By the time you read this, the so-called debt limit crisis may, or may not have passed. Politicians might resolve something about something, but it appears that, in reality, nothing is being resolved. So, just resolve it. G’itter done. Or maybe not.

  The debt limit isn’t the real problem anyway. We - the federal government - have already spent more money than we have on hand and we need a loan to pay the bills. It’s that simple. However, it’s also simple that we need to stop the spending. From a personal perspective, if you were in that financial state, your bank (or friend ) might give you a loan, but not unless you showed some indication that you would bring your spending under control.

  That’s the issue here. Republicans sought to use the debt limit to force spending cuts. Democrats aren’t buying it and if they do they want more taxes on the “millionaires and billionaires”. The problem is that those two categories refer to an individual making $200,000 or a family making $250,000. Not exactly the millionaires and billionaires we’re thinking about.

  As for taking away tax breaks for certain industries, that creates more of the same problems that helped create the situation. That is, a big, specialized tax code of thousands of pages that selectively taxes some and exempts others.

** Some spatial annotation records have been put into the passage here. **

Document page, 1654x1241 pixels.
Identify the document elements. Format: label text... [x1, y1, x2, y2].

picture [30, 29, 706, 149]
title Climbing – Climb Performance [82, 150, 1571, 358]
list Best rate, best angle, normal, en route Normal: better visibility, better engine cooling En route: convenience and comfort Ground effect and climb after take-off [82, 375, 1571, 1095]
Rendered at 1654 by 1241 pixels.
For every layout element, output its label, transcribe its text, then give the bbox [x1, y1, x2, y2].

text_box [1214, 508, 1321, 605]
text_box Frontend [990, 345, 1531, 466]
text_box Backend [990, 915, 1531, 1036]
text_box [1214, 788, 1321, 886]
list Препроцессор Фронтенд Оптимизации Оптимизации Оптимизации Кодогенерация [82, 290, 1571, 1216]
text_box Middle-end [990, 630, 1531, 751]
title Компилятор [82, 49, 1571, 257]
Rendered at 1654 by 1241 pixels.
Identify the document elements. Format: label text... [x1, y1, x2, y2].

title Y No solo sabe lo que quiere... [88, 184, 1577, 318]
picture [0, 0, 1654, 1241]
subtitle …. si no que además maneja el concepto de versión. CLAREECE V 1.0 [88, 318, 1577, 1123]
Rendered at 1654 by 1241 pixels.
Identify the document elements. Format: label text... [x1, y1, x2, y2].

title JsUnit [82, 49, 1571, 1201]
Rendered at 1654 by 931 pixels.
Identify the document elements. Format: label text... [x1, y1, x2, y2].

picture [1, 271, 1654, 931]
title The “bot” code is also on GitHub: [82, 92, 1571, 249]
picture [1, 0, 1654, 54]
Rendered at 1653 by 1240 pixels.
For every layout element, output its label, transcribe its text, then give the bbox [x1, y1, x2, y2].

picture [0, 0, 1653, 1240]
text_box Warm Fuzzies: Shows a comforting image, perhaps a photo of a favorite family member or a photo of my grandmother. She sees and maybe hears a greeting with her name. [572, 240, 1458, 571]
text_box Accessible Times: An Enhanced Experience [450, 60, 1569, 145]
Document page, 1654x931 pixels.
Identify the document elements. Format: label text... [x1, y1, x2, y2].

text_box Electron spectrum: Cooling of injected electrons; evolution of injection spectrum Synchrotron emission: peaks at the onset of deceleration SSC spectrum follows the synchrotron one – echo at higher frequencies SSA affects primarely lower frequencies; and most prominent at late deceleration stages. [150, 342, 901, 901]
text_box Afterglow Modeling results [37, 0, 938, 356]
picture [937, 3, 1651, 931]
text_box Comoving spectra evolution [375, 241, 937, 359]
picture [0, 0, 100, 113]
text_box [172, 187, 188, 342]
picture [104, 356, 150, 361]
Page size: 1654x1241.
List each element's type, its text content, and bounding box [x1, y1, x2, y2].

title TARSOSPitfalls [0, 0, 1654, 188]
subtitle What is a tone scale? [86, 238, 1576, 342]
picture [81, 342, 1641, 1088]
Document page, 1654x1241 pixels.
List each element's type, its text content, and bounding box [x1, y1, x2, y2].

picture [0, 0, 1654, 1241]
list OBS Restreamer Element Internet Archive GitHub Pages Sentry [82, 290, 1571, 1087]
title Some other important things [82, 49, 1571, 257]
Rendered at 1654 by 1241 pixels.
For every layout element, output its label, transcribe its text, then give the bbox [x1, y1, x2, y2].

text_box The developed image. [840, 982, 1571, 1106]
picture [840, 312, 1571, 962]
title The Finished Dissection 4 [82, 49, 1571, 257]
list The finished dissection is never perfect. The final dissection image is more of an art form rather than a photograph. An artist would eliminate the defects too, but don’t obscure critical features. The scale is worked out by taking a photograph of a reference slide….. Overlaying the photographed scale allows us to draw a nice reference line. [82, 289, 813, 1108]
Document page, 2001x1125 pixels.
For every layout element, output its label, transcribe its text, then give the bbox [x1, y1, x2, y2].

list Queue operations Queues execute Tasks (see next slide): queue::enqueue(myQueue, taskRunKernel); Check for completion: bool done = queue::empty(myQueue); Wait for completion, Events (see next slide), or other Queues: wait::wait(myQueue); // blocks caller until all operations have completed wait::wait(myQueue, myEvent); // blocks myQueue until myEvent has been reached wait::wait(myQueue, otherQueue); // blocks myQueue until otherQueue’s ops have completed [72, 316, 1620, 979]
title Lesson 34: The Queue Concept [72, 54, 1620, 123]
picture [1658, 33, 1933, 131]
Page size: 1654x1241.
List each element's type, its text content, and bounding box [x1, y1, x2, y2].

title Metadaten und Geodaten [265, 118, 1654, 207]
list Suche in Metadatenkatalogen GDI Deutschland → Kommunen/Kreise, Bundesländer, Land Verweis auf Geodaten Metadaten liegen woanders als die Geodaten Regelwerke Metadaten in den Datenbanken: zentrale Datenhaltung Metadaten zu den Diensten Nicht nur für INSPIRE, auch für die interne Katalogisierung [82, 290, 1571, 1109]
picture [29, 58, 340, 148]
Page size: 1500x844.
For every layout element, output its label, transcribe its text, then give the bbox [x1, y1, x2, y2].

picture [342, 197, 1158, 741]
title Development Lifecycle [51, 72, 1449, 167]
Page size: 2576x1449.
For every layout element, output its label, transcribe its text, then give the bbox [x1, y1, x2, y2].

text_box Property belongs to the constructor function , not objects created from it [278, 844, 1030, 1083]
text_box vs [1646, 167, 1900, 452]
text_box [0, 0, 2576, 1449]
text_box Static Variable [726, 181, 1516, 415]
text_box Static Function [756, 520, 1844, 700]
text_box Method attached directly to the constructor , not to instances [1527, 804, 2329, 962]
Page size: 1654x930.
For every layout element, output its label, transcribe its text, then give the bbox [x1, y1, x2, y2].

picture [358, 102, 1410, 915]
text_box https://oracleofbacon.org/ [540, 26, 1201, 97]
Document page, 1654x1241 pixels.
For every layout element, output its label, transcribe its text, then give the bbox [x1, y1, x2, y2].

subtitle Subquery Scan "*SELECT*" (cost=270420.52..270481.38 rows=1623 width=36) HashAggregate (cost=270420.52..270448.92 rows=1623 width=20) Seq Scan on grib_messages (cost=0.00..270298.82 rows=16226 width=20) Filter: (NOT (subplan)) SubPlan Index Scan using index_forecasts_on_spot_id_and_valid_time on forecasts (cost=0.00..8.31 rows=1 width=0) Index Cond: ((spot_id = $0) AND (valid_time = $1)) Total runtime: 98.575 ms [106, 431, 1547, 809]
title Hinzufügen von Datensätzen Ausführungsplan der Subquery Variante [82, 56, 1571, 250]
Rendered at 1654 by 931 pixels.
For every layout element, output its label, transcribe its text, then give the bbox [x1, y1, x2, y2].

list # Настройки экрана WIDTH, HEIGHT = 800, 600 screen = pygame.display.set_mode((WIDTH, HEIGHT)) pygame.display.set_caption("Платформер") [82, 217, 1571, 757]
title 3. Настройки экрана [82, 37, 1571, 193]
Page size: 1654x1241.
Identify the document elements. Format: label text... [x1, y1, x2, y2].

  And, as for the millionaires and billionaires we’re talking about, we could take all of their money and not bail ourselves out. Right now, 10 per cent of the highest earners pay 55 per cent of the tax bill while 47 per cent don’t pay anything.

  The point is that special breaks or special taxes don’t get us anywhere. We need structural changes whether we’re talking taxes or cuts in entitlement programs. That’s not done easily or lightly. Someone, or maybe everyone, gets dinged financially.

  Republicans are pushing for a balanced budget amendment. It won’t get done overnight even if everyone endorsed it. It requires ratification by three-fourths of the states. However, if it did pass it would force structural changes. Need money? Either cut or tax. Betting on what might be or what might happen gets less easy. Want a war? Tax for it or cut something to make way for it. Want to borrow money? Fine, provide the income to pay the principal and interest.

  So, just raising the debt limit isn’t the issue. We’re now at $14,000,000,000,000 (that’s trillion, so you don’t have to count the zeros) and are headed now to have enough debt to equal the total output of our society. We’re expected to exceed that proportion and maybe go to 125 per cent of GDP. Kind of like Greece and Italy. Doesn’t sound good, particularly since some people think our debt is really $100 trillion.

  How much money is $14 trillion? If you lived 76 years and doled out just over 500,000 one-thousand dollar bills a day throughout your life, you could pay off the debt we have today.

  We’ve been going down this road for a long time. Democrats all (including Obama who made a big deal of it then) opposed raising the limit in 2006. All Republicans supported it. I guess they were both wrong based on their positions now. The difference now is that we’re going down the road faster and faster and politicians are hoping to spend faster and faster with no limits.

  Get over this debt limit hump and everyone will think that nothing else has to be done - except maybe bankruptcy.